Start of Block

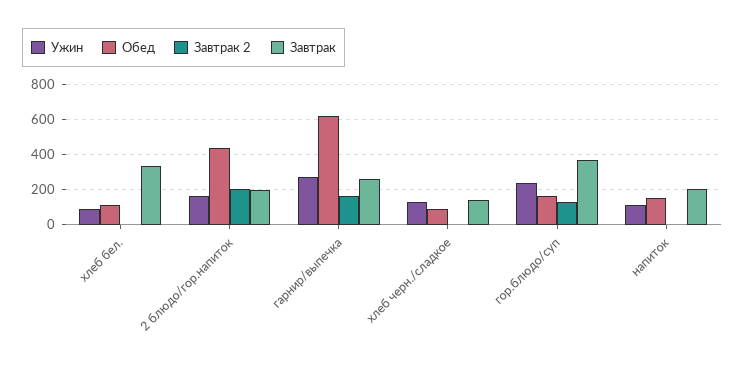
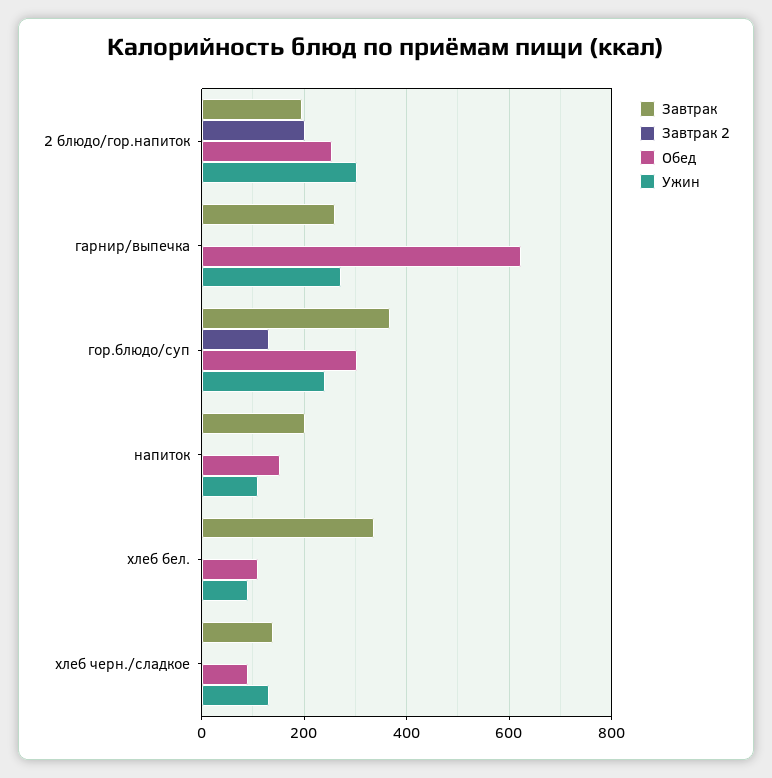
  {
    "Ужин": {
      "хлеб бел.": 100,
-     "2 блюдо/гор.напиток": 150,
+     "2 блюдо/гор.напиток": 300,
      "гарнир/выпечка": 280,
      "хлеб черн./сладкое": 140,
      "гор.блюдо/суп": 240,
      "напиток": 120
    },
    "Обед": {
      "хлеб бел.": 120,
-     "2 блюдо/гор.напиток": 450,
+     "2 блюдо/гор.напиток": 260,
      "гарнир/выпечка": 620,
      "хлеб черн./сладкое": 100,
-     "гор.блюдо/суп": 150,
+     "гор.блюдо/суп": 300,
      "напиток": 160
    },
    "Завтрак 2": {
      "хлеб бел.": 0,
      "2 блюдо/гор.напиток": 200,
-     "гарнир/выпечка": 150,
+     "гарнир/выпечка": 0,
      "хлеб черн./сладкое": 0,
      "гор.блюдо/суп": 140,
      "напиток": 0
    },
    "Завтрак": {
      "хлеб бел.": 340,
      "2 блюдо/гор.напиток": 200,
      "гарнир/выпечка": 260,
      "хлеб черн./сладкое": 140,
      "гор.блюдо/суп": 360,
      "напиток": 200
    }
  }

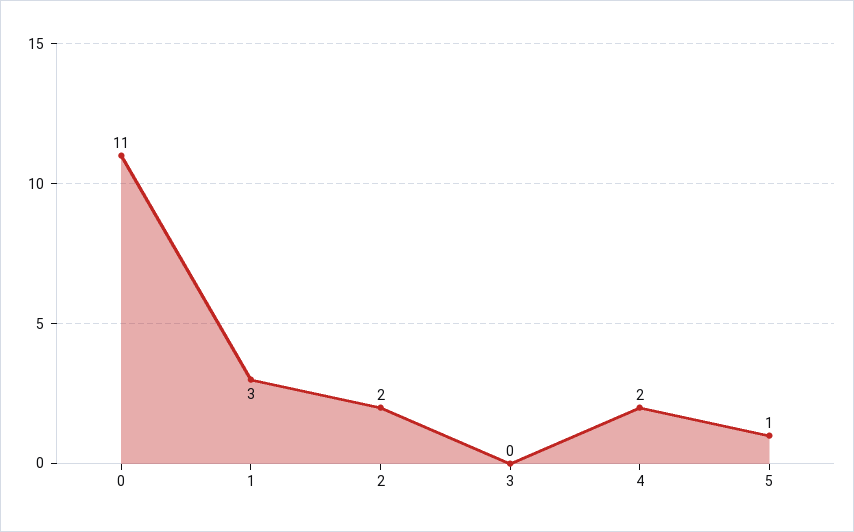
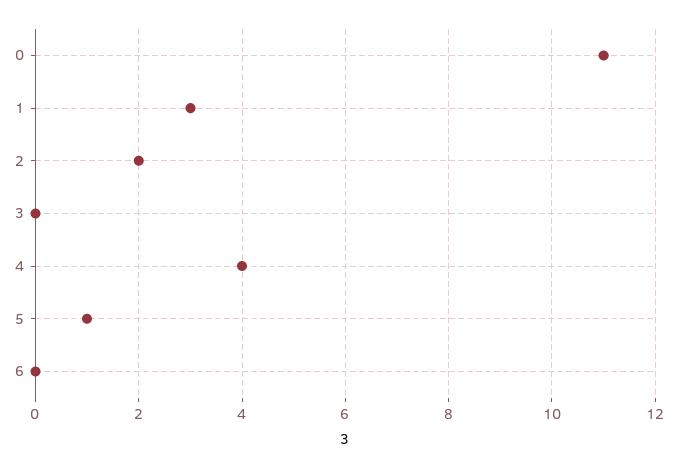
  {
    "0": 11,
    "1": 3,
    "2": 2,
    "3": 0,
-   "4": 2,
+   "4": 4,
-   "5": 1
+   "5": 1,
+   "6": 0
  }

End of Block
Start of Block

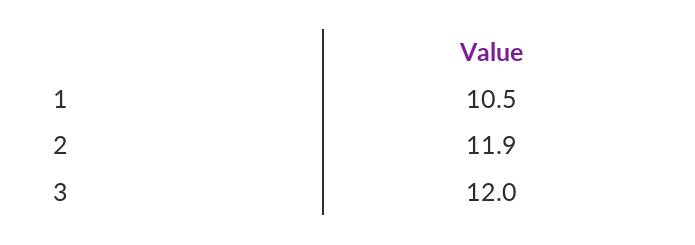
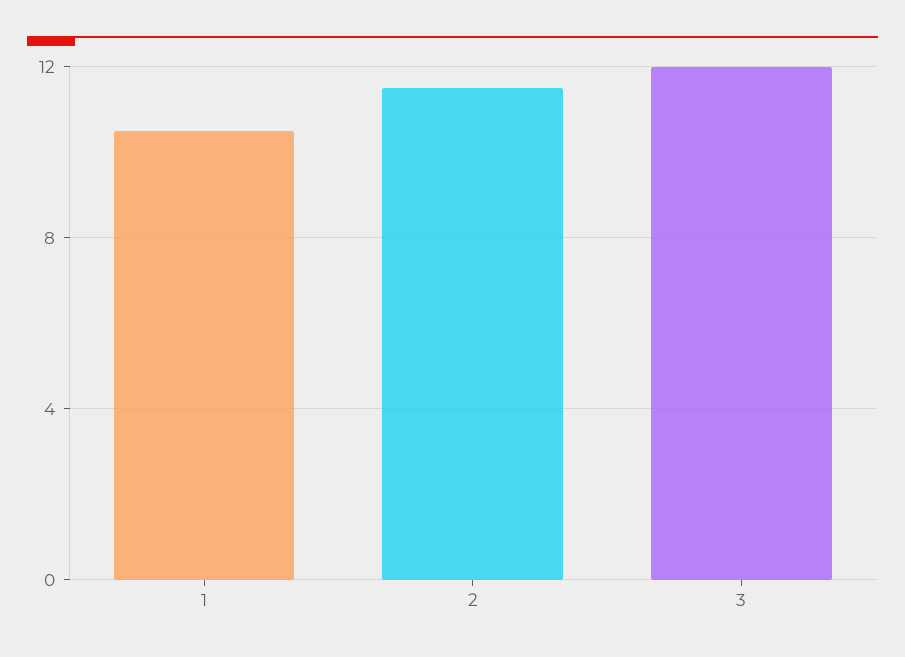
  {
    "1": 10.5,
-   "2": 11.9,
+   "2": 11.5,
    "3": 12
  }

End of Block

> **AIM OF THE TASK**:
The result is a copy of every line above where the word "блюдо" shows up.

> **ANSWER TO THIS TASK**:
-     "2 блюдо/гор.напиток": 150,
+     "2 блюдо/гор.напиток": 300,
      "гор.блюдо/суп": 240,
-     "2 блюдо/гор.напиток": 450,
+     "2 блюдо/гор.напиток": 260,
-     "гор.блюдо/суп": 150,
+     "гор.блюдо/суп": 300,
      "2 блюдо/гор.напиток": 200,
      "гор.блюдо/суп": 140,
      "2 блюдо/гор.напиток": 200,
      "гор.блюдо/суп": 360,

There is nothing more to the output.